The lncRNA ANTSR coordinates complementary sex determination in ants.
by Qiaowei Pan | Hugo Darras | Laurent Keller | University of Lausanne | Johannes Gutenberg University of Mainz | Social Evolution Unit, Chesières, Switzerland
Abstract ID: 159
Event: The 3rd AsiaEvo Conference
Topic: Why sex? insights from asexual genomes
Presenter Name: Qiaowei Pan

Animals have evolved a variety of mechanisms for sex determination. About 12% of animal species employ haplodiploid sex determination: males develop parthenogenetically from unfertilised eggs and are haploid, and females from fertilised eggs and are diploid.
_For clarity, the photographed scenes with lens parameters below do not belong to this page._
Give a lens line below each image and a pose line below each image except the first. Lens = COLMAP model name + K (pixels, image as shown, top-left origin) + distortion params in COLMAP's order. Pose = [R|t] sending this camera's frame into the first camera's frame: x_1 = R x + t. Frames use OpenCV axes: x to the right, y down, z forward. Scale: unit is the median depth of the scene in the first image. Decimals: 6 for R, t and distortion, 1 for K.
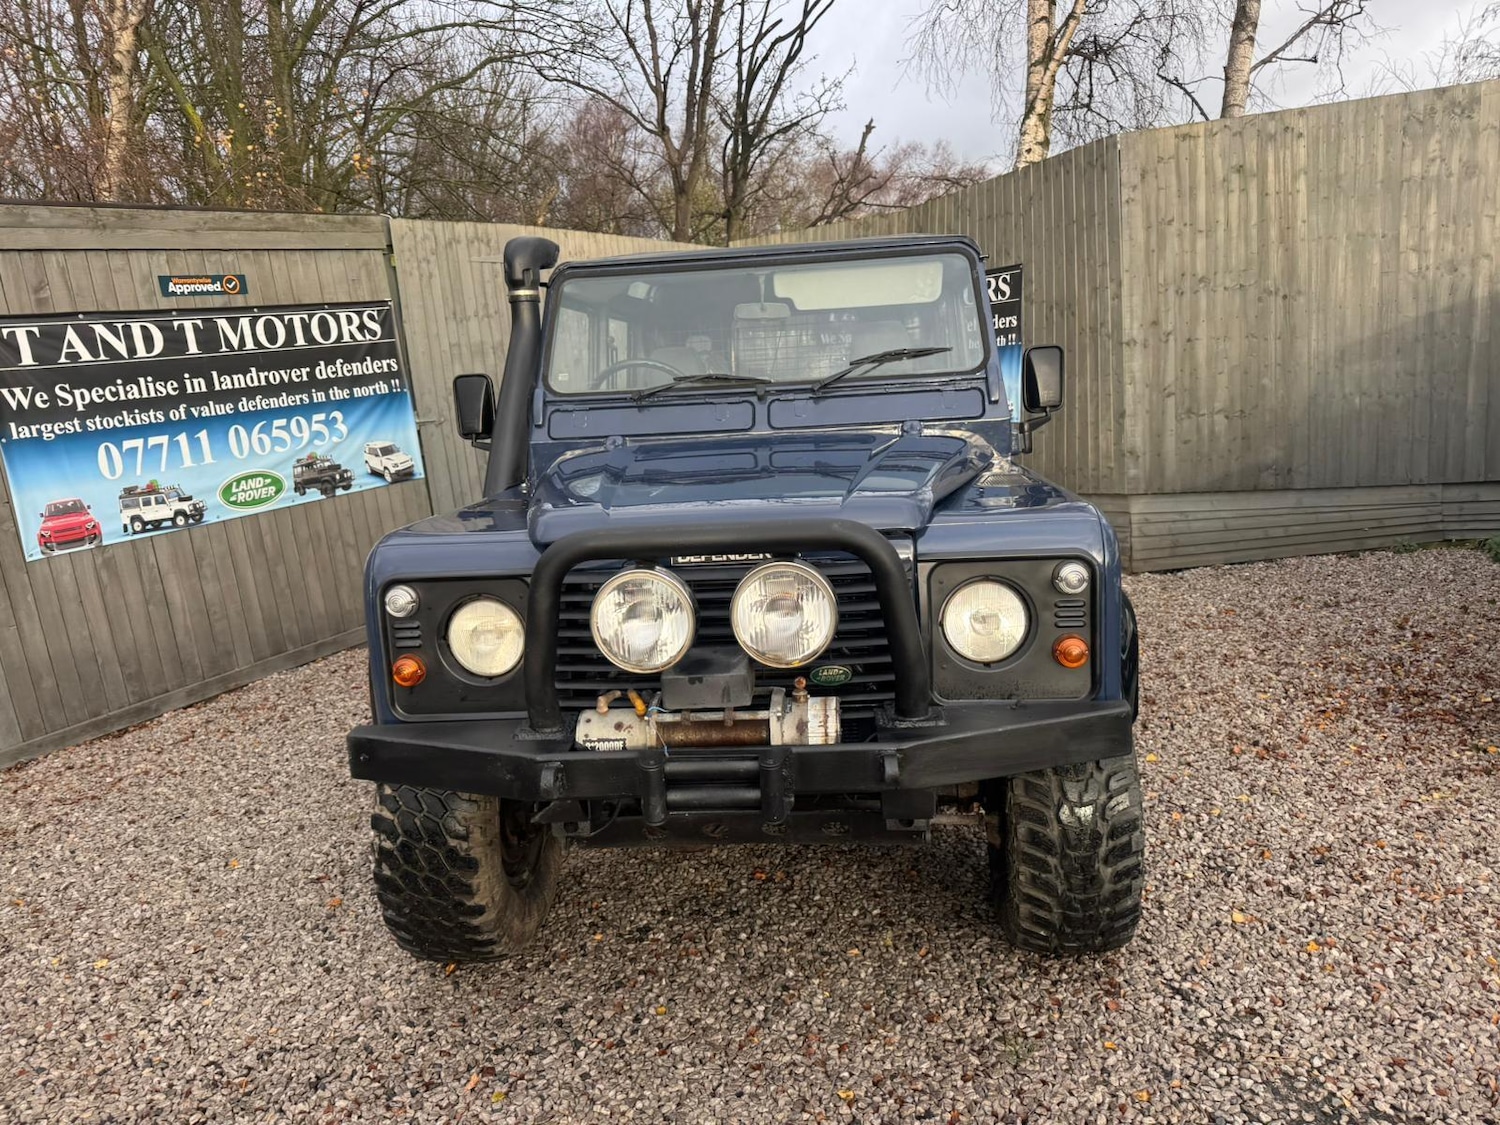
lens RADIAL K [[1069.8, 0, 788.3], [0, 1069.8, 508.8], [0, 0, 1]] dist [0.004023, -0.048832]
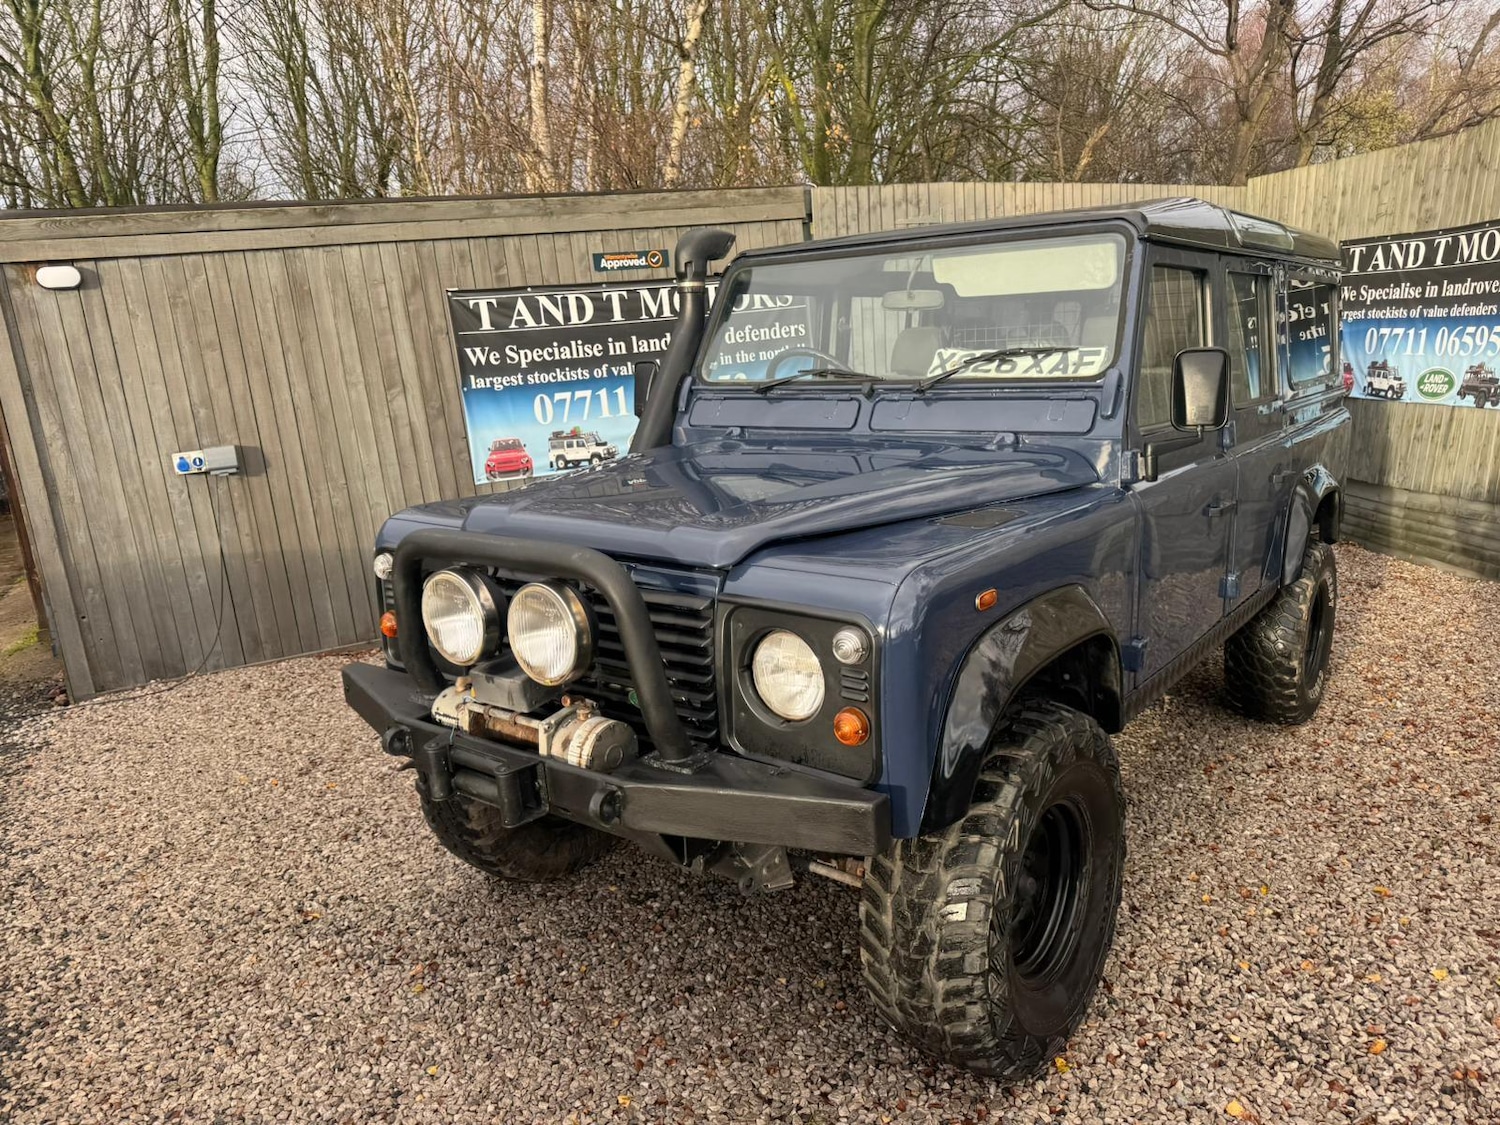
lens RADIAL K [[1064.6, 0, 746.7], [0, 1064.6, 568.8], [0, 0, 1]] dist [0.003983, -0.004160]
pose [[0.819184, 0.142966, -0.555426, 0.267546], [-0.084035, 0.987901, 0.130343, -0.042468], [0.567341, -0.060100, 0.821287, 0.103630]]
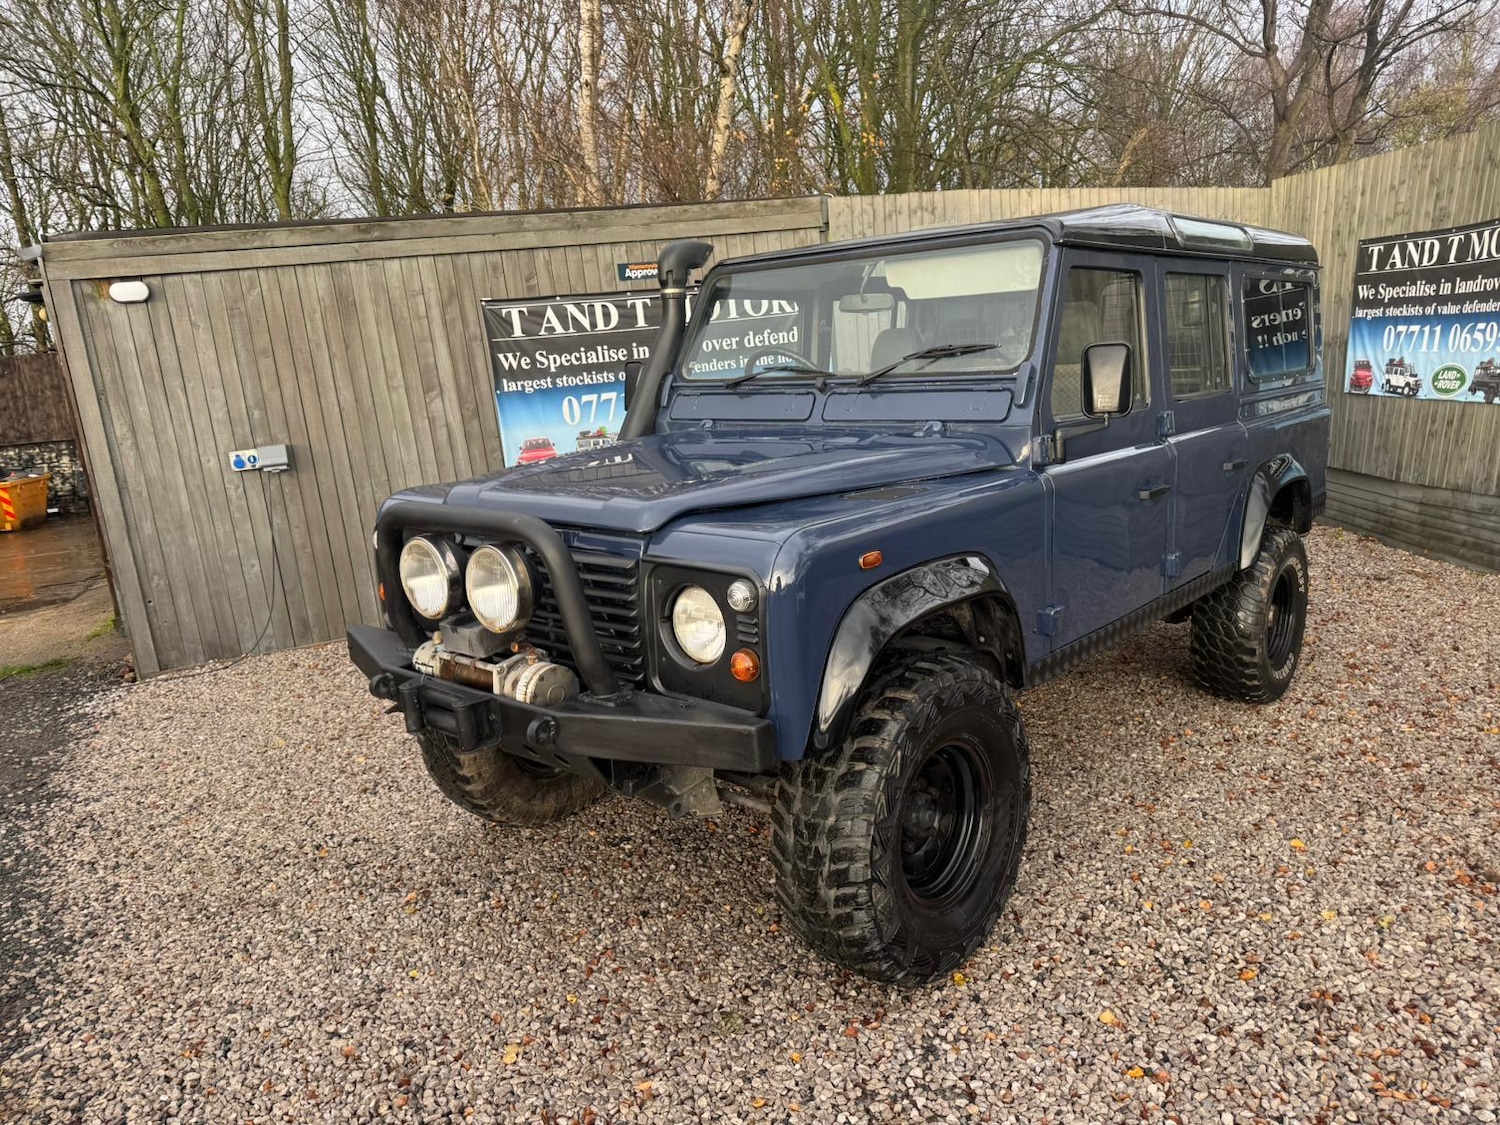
lens RADIAL K [[1059.7, 0, 746.0], [0, 1059.7, 562.0], [0, 0, 1]] dist [0.018596, -0.021909]
pose [[0.784268, 0.138245, -0.604824, 0.349629], [-0.078896, 0.989167, 0.123791, -0.038631], [0.615385, -0.049367, 0.786679, 0.087750]]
Here we identify a new mechanism of sex determination underlying haplodiploidy in the ant Linepithema humile. A multiallelic regulatory region (Lh-CSD) acts as the primary signal of sex determination in a haplodiploid system. Heterozygous embryos at Lh-CSD develop into females while homozygotes and hemizygotes (haploid individuals) develop into males. Heterozygosity at Lh-CSD greatly increases the expression of ANTSR, an adjacent long non-coding RNA, thereby providing information on the homozygosity/heterozygosity status of Lh-CSD. Knockdown of ANTSR in female-destined embryos (i.e., Lh-CSD heterozygotes) resulted in the production of a male-specific splicing form of transformer (tra). Comparative analyses indicate that ANTSR is an ancient, yet rapidly evolving gene in Aculeata. In addition to identifying the first lncRNA acting as a master sex determination gene, this study uncovers a new regulatory mechanism based on complementarity among multiple alleles.